I have not had the same issues with build machines disappearing into the ether (we use Windows hosts however) but definitely agree that the (lack of) caching is maddening. Our apps are not huge but the NuGet & npm restore times now account for 25-30% of our build time.

3 comments

Yeah, this has been my experience.

I haven't had a build agent disappear, but lack of build caching is very frustrating. The hosted build agents are slow to begin with, let alone needing 5 minutes for every build to restore packages.

AFAIK there's no way to "only run changed tests" too.

EDIT: Forgot to add that, despite the above, I'm pretty happy with it. The whole VSTS experience (Wiki/code/PRs/etc) is pretty great, it's nice to have everything in a single place.

> AFAIK there's no way to "only run changed tests" too.

https://docs.microsoft.com/en-us/azure/devops/pipelines/test...

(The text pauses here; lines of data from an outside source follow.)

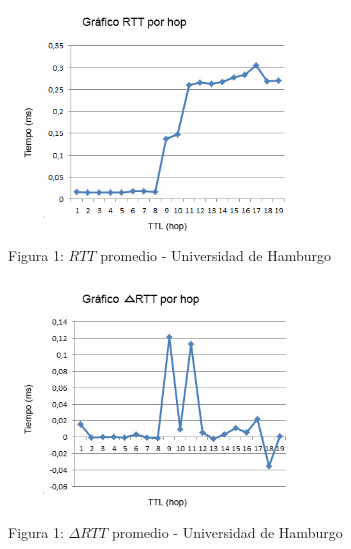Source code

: \begin{figure}[h]
	\begin{center}
    \includegraphics[width=0.7\textwidth]{img_analisis3/grafico-rtt-promedio.jpg} 
    \caption{Figura 1: $RTT$ promedio - Universidad de Hamburgo}	
	\end{center} 
\end{figure}

\begin{figure}[h]
	\begin{center}
    \includegraphics[width=0.7\textwidth]{img_analisis3/grafico-delta-rtt-promedio.jpg} 
    \caption{Figura 1: $\Delta RTT$ promedio - Universidad de Hamburgo}	
	\end{center} 
\end{figure}
\newline
\newpage

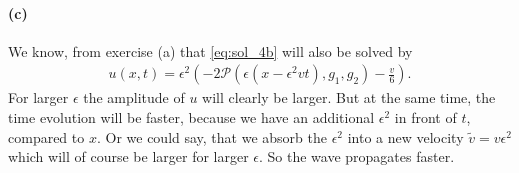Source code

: \paragraph{(c)}
We know, from exercise (a) that \cref{eq:sol_4b} will also be solved by
\begin{align}
u(x,t)=\epsilon^2\left(-2\mathscr{P}(\epsilon\left( x-\epsilon^2v t\right), g_1,g_2)-\frac{v}{6}\right).
\end{align}
For larger $\epsilon$ the amplitude of $u$ will clearly be larger. But at the same time, the time evolution will be faster, because we have an additional $\epsilon^2$ in front of $t$, compared to $x$. Or we could say, that we absorb the $\epsilon^2$ into a new velocity $\tilde{v}=v\epsilon^2$ which will of course be larger for larger $\epsilon$. So the wave propagates faster. 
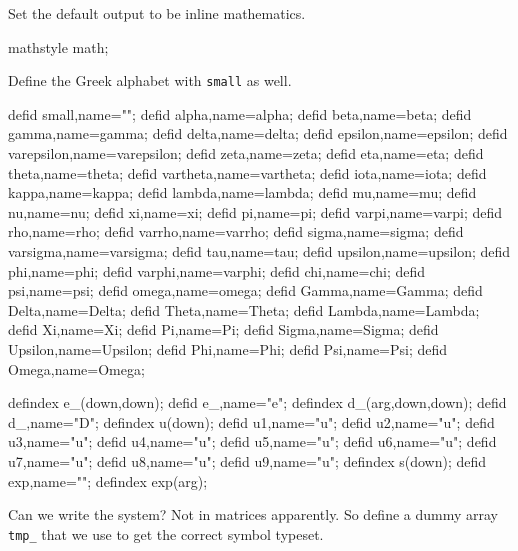 \documentclass[11pt,a5paper]{article}
\def\eps{\varepsilon}
\begin{document}
Set the default output to be inline mathematics.
\begin{reduce}
mathstyle math;
\end{reduce}

Define the Greek alphabet with \verb|small| as well.
\begin{reduce}
defid small,name="\eps";%
defid alpha,name=alpha;
defid beta,name=beta;
defid gamma,name=gamma;
defid delta,name=delta;
defid epsilon,name=epsilon;
defid varepsilon,name=varepsilon;
defid zeta,name=zeta;
defid eta,name=eta;
defid theta,name=theta;
defid vartheta,name=vartheta;
defid iota,name=iota;
defid kappa,name=kappa;
defid lambda,name=lambda;
defid mu,name=mu;
defid nu,name=nu;
defid xi,name=xi;
defid pi,name=pi;
defid varpi,name=varpi;
defid rho,name=rho;
defid varrho,name=varrho;
defid sigma,name=sigma;
defid varsigma,name=varsigma;
defid tau,name=tau;
defid upsilon,name=upsilon;
defid phi,name=phi;
defid varphi,name=varphi;
defid chi,name=chi;
defid psi,name=psi;
defid omega,name=omega;
defid Gamma,name=Gamma;
defid Delta,name=Delta;
defid Theta,name=Theta;
defid Lambda,name=Lambda;
defid Xi,name=Xi;
defid Pi,name=Pi;
defid Sigma,name=Sigma;
defid Upsilon,name=Upsilon;
defid Phi,name=Phi;
defid Psi,name=Psi;
defid Omega,name=Omega;
\end{reduce}


\begin{reduce}
defindex e_(down,down);
defid e_,name="e";
defindex d_(arg,down,down);
defid d_,name="D";
defindex u(down);
defid u1,name="u"; 
defid u2,name="u"; 
defid u3,name="u"; 
defid u4,name="u"; 
defid u5,name="u"; 
defid u6,name="u"; 
defid u7,name="u"; 
defid u8,name="u"; 
defid u9,name="u"; 
defindex s(down);
defid exp,name="\exp";
defindex exp(arg);
\end{reduce}


Can we write the system? Not in matrices apparently. So
define a dummy array \verb|tmp_| that we use to get the
correct symbol typeset.
\end{document}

That looks great - must have overlooked that last time I checked.
I exchanged an email with the Product Manager of some Azure DevOps component that comprises the build pipelines. They’re well aware of the need for caching. Hopefully it comes soon!
Unfortunately, they've been aware of this problem for years - I'm an Azure DevOps fan, but I really just don't understand why they didn't fix this an age ago :/
Thanks for the kind words; I agree that caching is a problem. We're working on it now.
Any idea on when it will land?

I'm on a team at building a C++ component and just installing boost can take over 20 minutes for a build.